The process didn't just benefit Nokia. The introduction of LTE into the Windows Phone platform meant others could play as well. As a result, AT&T got to hold up the HTC Titan II during its presentation at CES, while Nokia got to formally unveil the Lumia 900 at its own CES press conference. Executives, however, noted that HTC had more of a background role in the process.
No LTE, no dice
AT&T and Nokia's push to get Microsoft hustling into the 4G LTE world much sooner than it wanted could do a lot for the prospects of Windows Phone in the U.S. The effort has already paid off with a promised push by AT&T, which is boasting of a massive campaign to launch the device.

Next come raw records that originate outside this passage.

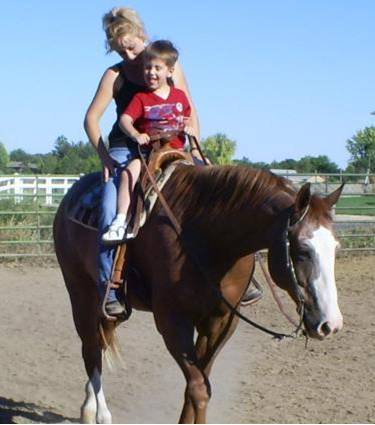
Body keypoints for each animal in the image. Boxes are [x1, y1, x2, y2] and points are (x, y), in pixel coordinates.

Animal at [53, 164, 344, 422]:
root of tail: (73, 192)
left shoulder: (221, 321)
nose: (331, 324)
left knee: (100, 341)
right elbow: (198, 388)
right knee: (91, 348)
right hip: (80, 291)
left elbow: (200, 385)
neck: (210, 239)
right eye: (303, 250)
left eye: (336, 248)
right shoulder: (172, 321)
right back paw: (96, 412)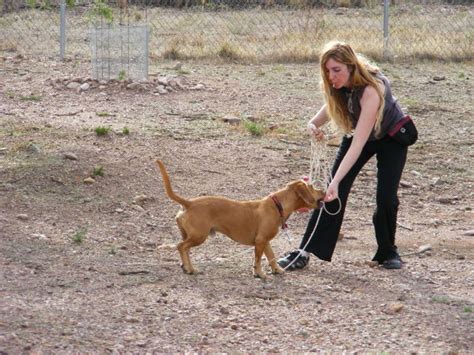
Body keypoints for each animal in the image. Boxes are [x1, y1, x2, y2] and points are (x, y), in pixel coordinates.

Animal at [157, 160, 324, 280]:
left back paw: (185, 266)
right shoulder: (260, 241)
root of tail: (189, 203)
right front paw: (259, 274)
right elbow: (258, 260)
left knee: (184, 249)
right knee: (181, 246)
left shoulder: (264, 241)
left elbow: (271, 257)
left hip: (189, 235)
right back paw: (190, 269)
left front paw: (277, 270)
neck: (278, 204)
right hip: (199, 236)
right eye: (312, 187)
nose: (324, 190)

"There's no doubt Nokia is back in the U.S.," Weber said.
LTE, meanwhile, has become a vital component of any planned phone.
Verizon has indicated all of its smartphones will be LTE, while Sprint is eager to get more LTE products for its planned 4G network. A 3G Windows Phone would likely be a conversation nonstarter for any carrier now.
"The iPhone 4S was the last blockbuster phone that did not have LTE," Entner said. "Every significant phone launch will be with a device that has LTE."
When the Lumia 800 and the Lumia 710 debuted for Nokia in October, they were well received by the media and gadget enthusiasts. But Verizon, the largest wireless carrier in the U.S., remained skeptical. The company doesn't appear to be in any great rush to flock to Windows Phone, particularly as its last device, the HTC Trophy, barely register on the consumer radar. The carrier continues to sit on the sidelines.
But if the Lumia 900 is a success for AT&T, expect Verizon and Sprint to knock on Microsoft and Nokia's door. That's crucial if the Lumia line and Windows Phone in general wants to have sustained success in the mobile world.
"They still need a broader portfolio beyond one phone each at T-Mobile and AT&T," Greengart said.